The goal, he added, is to produce a rescue tool that’s lighter in weight, without sacrificing operating capabilities, yet a tool that a firefighter can use for longer periods of time, get into tighter places and lift overhead to operate if need be.

Battalion Chief Bill Foss of the Golder Ranch Fire District in Oro Valley, Ariz., said some newer tools are nearly half the weight of older ones. Golder Ranch uses Hurst Jaws of Life rescue tools in both high and low-pressure systems.

“The difference between the two systems is not only in terms of the power, but also in the speed that the tool opens and closes,” Foss said. “You want a tool that responds to your touch and opens and closes quickly if you need that to happen. The newer tools close much faster on a post than the older ones.”

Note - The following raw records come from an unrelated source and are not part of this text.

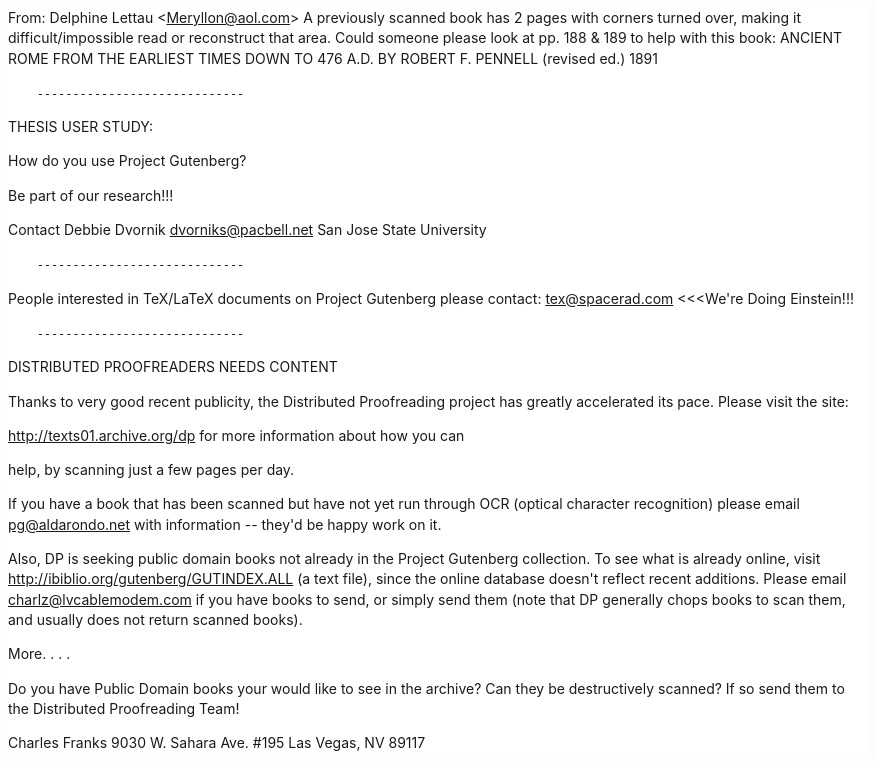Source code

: From: Delphine Lettau &lt;Meryllon@aol.com&gt;
A previously scanned book has 2 pages with corners turned over,
making it difficult/impossible read or reconstruct that area.
Could someone please look at pp. 188 & 189 to help with this book:
ANCIENT ROME FROM THE EARLIEST TIMES DOWN TO 476 A.D.
BY ROBERT F. PENNELL (revised ed.) 1891

		-----------------------------

THESIS USER STUDY:

How do you use Project Gutenberg?

Be part of our research!!!

Contact Debbie Dvornik
dvorniks@pacbell.net
San Jose State University

		-----------------------------

People interested in TeX/LaTeX documents on Project Gutenberg
please contact:  tex@spacerad.com  &lt;&lt;&lt;We're Doing Einstein!!!

		-----------------------------

DISTRIBUTED PROOFREADERS NEEDS CONTENT

Thanks to very good recent publicity, the Distributed Proofreading
project has greatly accelerated its pace.   Please visit the site:

http://texts01.archive.org/dp for more information about how you can

help, by scanning just a few pages per day.

If you have a book that has been scanned but have not yet run through
OCR (optical character recognition) please email pg@aldarondo.net
with information -- they'd be happy work on it.

Also, DP is seeking public domain books not already in the
Project Gutenberg collection.  To see what is already online, visit
http://ibiblio.org/gutenberg/GUTINDEX.ALL (a text file), since the
online database doesn't reflect recent additions.  Please email
charlz@lvcablemodem.com if you have books to send, or simply send them
(note that DP generally chops books to scan them, and usually does not
return scanned books).

More. . . .

Do you have Public Domain books your would like to see in the archive?
Can they be destructively scanned? If so send them to the Distributed
Proofreading Team!


Charles Franks
9030 W. Sahara Ave. #195
Las Vegas, NV 89117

As an example, he pointed out that the C posts on most modern vehicles are much wider at the bottom than at the top.

“With the newer tools, you can close it quickly enough to crush the post and then whittle it down to cut it,” he said. “Also the hardened steel in the cutter blades cuts so much better than those in past years.”

Foss said he looks for good balance in a tool, one that is not front or back heavy, as well as speed in opening and closing the jaws or cutter blades.

“Being able to pick the tool up over your head or use it at chest level is very important,” he said, “so the tool that’s lighter in weight will allow you to work longer and more effectively.”

Another innovation in hydraulic rescue tools is the development of electro-hydraulic tools, essentially stand-alone rescue tools with self-contained hydraulic systems, each with its own reservoir, bladder and pump. These systems can be powered by either an onboard lithium ion battery or a 110-volt shore line. On a fire apparatus, they take up about half as much space as traditional hydraulic rescue tools with power plants and hoses. Hurst offers such a line with its eDraulic rescue tools.

Lt. Peter Walker of Lake Country Fire and Rescue in Chenequa, Wis., recalled he was at the scene of a recent accident and had a new eDraulic tool in the back of his vehicle. Walker is a Hurst distributor in Wisconsin.

“The car was wrapped broadside around a tree, the kind of thing no firefighter wants to see,” he said. “When the fire department arrived, they hooked up the truck’s hydraulics and were switching tools back and forth. I had the blind luck of having an eDraulic unit in my possession while driving by the accident.”

Walker offered the use of the Hurst tool and was pressed into service. He said he and other firefighters peeled off a door, stripped the roof and removed the dashboard.

“The unit didn’t hesitate going into second stage because there’s no distance between the pump and the spreader,” Walker said. “It blew off those hinges with no hesitation.”